Who This Helps
This is for growth marketers tired of chaotic data reviews. If your team debates the same charts every week without a clear next step, the Data Storytelling for Stakeholders course is your fix. It turns messy dashboards into a crisp narrative.
Mini Case
Sam’s team spent 30 minutes each Monday arguing over a 12% dip in a metric. Was it bad? Good? No one knew. After launching a weekly ritual with a one-page executive snapshot, they identified the real issue in 10 minutes and assigned an owner. The next week, that metric was up 8%.
Do This Now (5 Steps)
- Block 30 minutes every Friday afternoon. This is non-negotiable.
- Open your main dashboard. Ask: "Who is the single most important stakeholder for this data right now?"
- Define one key message. Not three. One. What is the single most important thing they need to know?

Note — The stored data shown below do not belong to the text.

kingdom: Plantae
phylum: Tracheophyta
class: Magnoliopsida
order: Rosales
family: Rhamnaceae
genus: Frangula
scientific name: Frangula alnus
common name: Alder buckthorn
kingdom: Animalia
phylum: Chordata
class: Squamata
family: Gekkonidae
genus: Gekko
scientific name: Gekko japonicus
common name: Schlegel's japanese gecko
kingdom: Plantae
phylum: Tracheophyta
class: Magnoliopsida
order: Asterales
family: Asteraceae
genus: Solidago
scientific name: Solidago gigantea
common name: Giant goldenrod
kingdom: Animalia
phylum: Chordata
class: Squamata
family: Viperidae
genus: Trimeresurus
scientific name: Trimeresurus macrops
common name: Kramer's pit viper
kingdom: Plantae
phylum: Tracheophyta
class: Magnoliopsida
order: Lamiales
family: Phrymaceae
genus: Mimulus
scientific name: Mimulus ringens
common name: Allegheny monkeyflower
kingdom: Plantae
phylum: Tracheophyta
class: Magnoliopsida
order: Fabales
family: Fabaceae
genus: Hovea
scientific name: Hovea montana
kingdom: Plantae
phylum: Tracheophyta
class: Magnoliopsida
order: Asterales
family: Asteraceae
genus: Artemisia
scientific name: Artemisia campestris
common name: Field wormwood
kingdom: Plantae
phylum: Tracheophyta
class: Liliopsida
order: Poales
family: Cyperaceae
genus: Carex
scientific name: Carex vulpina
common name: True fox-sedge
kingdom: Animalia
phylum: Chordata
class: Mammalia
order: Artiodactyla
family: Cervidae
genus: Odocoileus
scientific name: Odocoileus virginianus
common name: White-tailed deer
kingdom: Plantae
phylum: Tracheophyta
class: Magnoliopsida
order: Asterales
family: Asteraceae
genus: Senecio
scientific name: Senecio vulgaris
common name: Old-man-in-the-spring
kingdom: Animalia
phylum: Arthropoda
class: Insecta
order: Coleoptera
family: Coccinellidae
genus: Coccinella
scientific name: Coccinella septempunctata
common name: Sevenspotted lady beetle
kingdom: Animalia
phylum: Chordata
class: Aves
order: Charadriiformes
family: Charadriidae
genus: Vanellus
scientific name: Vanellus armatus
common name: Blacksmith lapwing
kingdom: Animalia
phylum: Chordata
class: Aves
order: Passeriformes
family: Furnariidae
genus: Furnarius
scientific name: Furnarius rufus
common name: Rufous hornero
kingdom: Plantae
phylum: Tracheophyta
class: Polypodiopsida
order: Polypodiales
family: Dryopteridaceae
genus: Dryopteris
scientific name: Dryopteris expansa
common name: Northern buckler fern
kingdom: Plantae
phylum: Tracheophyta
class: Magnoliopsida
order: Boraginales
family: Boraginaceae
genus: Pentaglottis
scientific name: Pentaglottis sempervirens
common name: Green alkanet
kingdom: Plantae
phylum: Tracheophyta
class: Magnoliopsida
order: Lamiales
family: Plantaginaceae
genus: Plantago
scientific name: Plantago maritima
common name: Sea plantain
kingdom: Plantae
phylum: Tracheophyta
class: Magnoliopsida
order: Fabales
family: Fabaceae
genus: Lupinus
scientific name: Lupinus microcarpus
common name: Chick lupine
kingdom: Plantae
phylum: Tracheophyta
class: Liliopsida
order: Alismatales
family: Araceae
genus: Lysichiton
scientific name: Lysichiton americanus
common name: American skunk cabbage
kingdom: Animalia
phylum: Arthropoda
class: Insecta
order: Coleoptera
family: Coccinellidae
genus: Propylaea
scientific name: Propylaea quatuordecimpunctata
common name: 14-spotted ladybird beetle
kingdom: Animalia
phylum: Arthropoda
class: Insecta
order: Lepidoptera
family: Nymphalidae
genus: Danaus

- Build your one-page executive snapshot. Put the key message at the top, support it with one clear chart, and end with a specific ask and owner.
- Send it Monday AM before the chaos begins. Watch the meeting shift from debate to decision.
Avoid These Traps
- Don't try to report on everything. You'll drown your team in data.
- Don't skip defining the stakeholder. If you build for everyone, you convince no one.
- Don't present a chart without a clear "so what?" Every visual must answer the stakeholder’s core question.
- Don't end without a clear next step. A meeting without an owner for an action is just a chat.
- Avoid jargon. Say "sign-ups slowed" not "acquisition velocity degraded."
- Don't hide bad news. Honesty builds trust faster than spin. The course mission 'Make It Honest' is key here.
- Don't let perfect be the enemy of good. A simple snapshot this week is better than a perfect deck never finished.
- Don't work in a vacuum. Run your one-pager by a teammate for a quick sanity check before sending.
Your Win by Friday
Your weekly scramble turns into a calm, repeatable rhythm. You’ll have one clear document that cuts through the noise, aligns product and ops on the real priority, and gives you back hours of meeting time. Your stakeholders will actually read it. And you’ll stop guessing what to do next.